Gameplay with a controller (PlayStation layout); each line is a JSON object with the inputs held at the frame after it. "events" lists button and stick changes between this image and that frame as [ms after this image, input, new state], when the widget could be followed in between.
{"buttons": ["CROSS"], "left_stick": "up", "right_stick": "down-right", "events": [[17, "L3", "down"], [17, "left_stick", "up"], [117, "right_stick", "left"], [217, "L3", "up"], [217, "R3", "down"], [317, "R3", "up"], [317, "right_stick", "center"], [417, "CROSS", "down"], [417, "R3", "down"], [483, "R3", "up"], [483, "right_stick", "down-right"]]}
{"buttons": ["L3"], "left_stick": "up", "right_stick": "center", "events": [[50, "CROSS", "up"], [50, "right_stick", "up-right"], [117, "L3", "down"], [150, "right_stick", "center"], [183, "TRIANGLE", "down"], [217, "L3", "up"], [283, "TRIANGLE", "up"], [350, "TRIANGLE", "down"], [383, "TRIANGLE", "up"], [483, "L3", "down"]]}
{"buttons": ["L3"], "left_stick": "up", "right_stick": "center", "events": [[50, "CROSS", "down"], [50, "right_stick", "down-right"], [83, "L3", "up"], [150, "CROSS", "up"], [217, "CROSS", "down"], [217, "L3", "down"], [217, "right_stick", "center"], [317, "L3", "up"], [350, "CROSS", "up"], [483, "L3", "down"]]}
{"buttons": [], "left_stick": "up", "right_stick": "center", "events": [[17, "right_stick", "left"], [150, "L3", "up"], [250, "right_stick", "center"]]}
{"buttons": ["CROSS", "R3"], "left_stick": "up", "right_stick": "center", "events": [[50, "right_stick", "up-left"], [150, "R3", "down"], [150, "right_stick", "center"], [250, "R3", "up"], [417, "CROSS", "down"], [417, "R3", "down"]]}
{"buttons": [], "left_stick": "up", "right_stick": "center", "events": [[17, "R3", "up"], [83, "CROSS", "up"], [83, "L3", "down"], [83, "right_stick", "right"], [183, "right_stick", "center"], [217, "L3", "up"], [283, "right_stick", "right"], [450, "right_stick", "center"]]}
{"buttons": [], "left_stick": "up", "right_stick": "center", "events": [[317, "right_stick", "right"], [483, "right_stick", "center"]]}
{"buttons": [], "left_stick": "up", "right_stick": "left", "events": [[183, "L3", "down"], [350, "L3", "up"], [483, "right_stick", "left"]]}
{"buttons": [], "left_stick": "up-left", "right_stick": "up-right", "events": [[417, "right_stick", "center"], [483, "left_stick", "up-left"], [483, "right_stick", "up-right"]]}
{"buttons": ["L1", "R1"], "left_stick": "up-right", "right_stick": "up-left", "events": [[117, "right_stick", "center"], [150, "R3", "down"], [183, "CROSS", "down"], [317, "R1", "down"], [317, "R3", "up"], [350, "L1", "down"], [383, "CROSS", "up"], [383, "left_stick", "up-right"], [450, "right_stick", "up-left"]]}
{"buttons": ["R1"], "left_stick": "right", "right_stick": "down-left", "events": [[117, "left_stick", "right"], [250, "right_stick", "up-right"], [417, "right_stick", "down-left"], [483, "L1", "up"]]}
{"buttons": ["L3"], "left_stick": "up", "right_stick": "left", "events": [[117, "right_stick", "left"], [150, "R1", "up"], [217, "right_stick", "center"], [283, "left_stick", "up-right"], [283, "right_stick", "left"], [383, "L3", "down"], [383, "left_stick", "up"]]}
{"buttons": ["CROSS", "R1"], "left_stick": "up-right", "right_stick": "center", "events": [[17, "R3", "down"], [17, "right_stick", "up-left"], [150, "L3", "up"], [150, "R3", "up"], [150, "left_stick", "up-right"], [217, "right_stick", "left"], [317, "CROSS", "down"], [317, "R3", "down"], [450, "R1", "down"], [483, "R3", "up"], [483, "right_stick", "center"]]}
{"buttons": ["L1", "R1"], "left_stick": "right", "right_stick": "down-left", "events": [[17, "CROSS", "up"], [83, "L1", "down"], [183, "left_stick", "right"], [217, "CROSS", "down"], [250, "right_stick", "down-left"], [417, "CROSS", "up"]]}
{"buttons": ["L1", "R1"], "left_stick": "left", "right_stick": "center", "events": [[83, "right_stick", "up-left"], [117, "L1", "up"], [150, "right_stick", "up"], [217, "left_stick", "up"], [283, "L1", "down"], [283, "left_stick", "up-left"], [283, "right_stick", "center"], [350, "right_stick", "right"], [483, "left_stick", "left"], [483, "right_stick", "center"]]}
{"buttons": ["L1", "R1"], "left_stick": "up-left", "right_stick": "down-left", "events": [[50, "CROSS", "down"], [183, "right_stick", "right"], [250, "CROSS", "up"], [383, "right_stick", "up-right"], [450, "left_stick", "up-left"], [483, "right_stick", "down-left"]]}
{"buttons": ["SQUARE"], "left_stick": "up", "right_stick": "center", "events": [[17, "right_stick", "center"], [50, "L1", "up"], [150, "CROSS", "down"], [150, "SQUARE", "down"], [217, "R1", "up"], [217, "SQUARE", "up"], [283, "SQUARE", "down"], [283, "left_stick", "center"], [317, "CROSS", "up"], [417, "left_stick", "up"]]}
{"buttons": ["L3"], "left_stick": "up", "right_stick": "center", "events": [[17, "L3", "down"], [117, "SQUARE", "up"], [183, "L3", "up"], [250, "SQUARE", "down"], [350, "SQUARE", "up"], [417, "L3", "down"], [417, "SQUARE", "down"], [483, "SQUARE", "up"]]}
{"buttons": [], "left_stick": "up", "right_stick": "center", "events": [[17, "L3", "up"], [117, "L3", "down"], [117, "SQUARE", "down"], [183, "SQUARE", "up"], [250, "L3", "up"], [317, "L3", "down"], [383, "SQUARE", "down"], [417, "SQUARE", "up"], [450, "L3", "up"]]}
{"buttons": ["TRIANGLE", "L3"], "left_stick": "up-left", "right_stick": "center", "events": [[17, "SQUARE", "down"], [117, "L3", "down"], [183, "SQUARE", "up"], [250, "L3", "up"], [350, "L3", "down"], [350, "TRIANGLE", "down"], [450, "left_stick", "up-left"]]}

● Task brief: The material must be transcribed exactly, down to the last line.

● Answer below:
Gameplay with a controller (PlayStation layout); each line is a JSON object with the inputs held at the frame after it. "events" lists button and stick changes between this image and that frame as [ms after this image, input, new state], when the widget could be followed in between.
{"buttons": ["CROSS"], "left_stick": "up", "right_stick": "down-right", "events": [[17, "L3", "down"], [17, "left_stick", "up"], [117, "right_stick", "left"], [217, "L3", "up"], [217, "R3", "down"], [317, "R3", "up"], [317, "right_stick", "center"], [417, "CROSS", "down"], [417, "R3", "down"], [483, "R3", "up"], [483, "right_stick", "down-right"]]}
{"buttons": ["L3"], "left_stick": "up", "right_stick": "center", "events": [[50, "CROSS", "up"], [50, "right_stick", "up-right"], [117, "L3", "down"], [150, "right_stick", "center"], [183, "TRIANGLE", "down"], [217, "L3", "up"], [283, "TRIANGLE", "up"], [350, "TRIANGLE", "down"], [383, "TRIANGLE", "up"], [483, "L3", "down"]]}
{"buttons": ["L3"], "left_stick": "up", "right_stick": "center", "events": [[50, "CROSS", "down"], [50, "right_stick", "down-right"], [83, "L3", "up"], [150, "CROSS", "up"], [217, "CROSS", "down"], [217, "L3", "down"], [217, "right_stick", "center"], [317, "L3", "up"], [350, "CROSS", "up"], [483, "L3", "down"]]}
{"buttons": [], "left_stick": "up", "right_stick": "center", "events": [[17, "right_stick", "left"], [150, "L3", "up"], [250, "right_stick", "center"]]}
{"buttons": ["CROSS", "R3"], "left_stick": "up", "right_stick": "center", "events": [[50, "right_stick", "up-left"], [150, "R3", "down"], [150, "right_stick", "center"], [250, "R3", "up"], [417, "CROSS", "down"], [417, "R3", "down"]]}
{"buttons": [], "left_stick": "up", "right_stick": "center", "events": [[17, "R3", "up"], [83, "CROSS", "up"], [83, "L3", "down"], [83, "right_stick", "right"], [183, "right_stick", "center"], [217, "L3", "up"], [283, "right_stick", "right"], [450, "right_stick", "center"]]}
{"buttons": [], "left_stick": "up", "right_stick": "center", "events": [[317, "right_stick", "right"], [483, "right_stick", "center"]]}
{"buttons": [], "left_stick": "up", "right_stick": "left", "events": [[183, "L3", "down"], [350, "L3", "up"], [483, "right_stick", "left"]]}
{"buttons": [], "left_stick": "up-left", "right_stick": "up-right", "events": [[417, "right_stick", "center"], [483, "left_stick", "up-left"], [483, "right_stick", "up-right"]]}
{"buttons": ["L1", "R1"], "left_stick": "up-right", "right_stick": "up-left", "events": [[117, "right_stick", "center"], [150, "R3", "down"], [183, "CROSS", "down"], [317, "R1", "down"], [317, "R3", "up"], [350, "L1", "down"], [383, "CROSS", "up"], [383, "left_stick", "up-right"], [450, "right_stick", "up-left"]]}
{"buttons": ["R1"], "left_stick": "right", "right_stick": "down-left", "events": [[117, "left_stick", "right"], [250, "right_stick", "up-right"], [417, "right_stick", "down-left"], [483, "L1", "up"]]}
{"buttons": ["L3"], "left_stick": "up", "right_stick": "left", "events": [[117, "right_stick", "left"], [150, "R1", "up"], [217, "right_stick", "center"], [283, "left_stick", "up-right"], [283, "right_stick", "left"], [383, "L3", "down"], [383, "left_stick", "up"]]}
{"buttons": ["CROSS", "R1"], "left_stick": "up-right", "right_stick": "center", "events": [[17, "R3", "down"], [17, "right_stick", "up-left"], [150, "L3", "up"], [150, "R3", "up"], [150, "left_stick", "up-right"], [217, "right_stick", "left"], [317, "CROSS", "down"], [317, "R3", "down"], [450, "R1", "down"], [483, "R3", "up"], [483, "right_stick", "center"]]}
{"buttons": ["L1", "R1"], "left_stick": "right", "right_stick": "down-left", "events": [[17, "CROSS", "up"], [83, "L1", "down"], [183, "left_stick", "right"], [217, "CROSS", "down"], [250, "right_stick", "down-left"], [417, "CROSS", "up"]]}
{"buttons": ["L1", "R1"], "left_stick": "left", "right_stick": "center", "events": [[83, "right_stick", "up-left"], [117, "L1", "up"], [150, "right_stick", "up"], [217, "left_stick", "up"], [283, "L1", "down"], [283, "left_stick", "up-left"], [283, "right_stick", "center"], [350, "right_stick", "right"], [483, "left_stick", "left"], [483, "right_stick", "center"]]}
{"buttons": ["L1", "R1"], "left_stick": "up-left", "right_stick": "down-left", "events": [[50, "CROSS", "down"], [183, "right_stick", "right"], [250, "CROSS", "up"], [383, "right_stick", "up-right"], [450, "left_stick", "up-left"], [483, "right_stick", "down-left"]]}
{"buttons": ["SQUARE"], "left_stick": "up", "right_stick": "center", "events": [[17, "right_stick", "center"], [50, "L1", "up"], [150, "CROSS", "down"], [150, "SQUARE", "down"], [217, "R1", "up"], [217, "SQUARE", "up"], [283, "SQUARE", "down"], [283, "left_stick", "center"], [317, "CROSS", "up"], [417, "left_stick", "up"]]}
{"buttons": ["L3"], "left_stick": "up", "right_stick": "center", "events": [[17, "L3", "down"], [117, "SQUARE", "up"], [183, "L3", "up"], [250, "SQUARE", "down"], [350, "SQUARE", "up"], [417, "L3", "down"], [417, "SQUARE", "down"], [483, "SQUARE", "up"]]}
{"buttons": [], "left_stick": "up", "right_stick": "center", "events": [[17, "L3", "up"], [117, "L3", "down"], [117, "SQUARE", "down"], [183, "SQUARE", "up"], [250, "L3", "up"], [317, "L3", "down"], [383, "SQUARE", "down"], [417, "SQUARE", "up"], [450, "L3", "up"]]}
{"buttons": ["TRIANGLE", "L3"], "left_stick": "up-left", "right_stick": "center", "events": [[17, "SQUARE", "down"], [117, "L3", "down"], [183, "SQUARE", "up"], [250, "L3", "up"], [350, "L3", "down"], [350, "TRIANGLE", "down"], [450, "left_stick", "up-left"]]}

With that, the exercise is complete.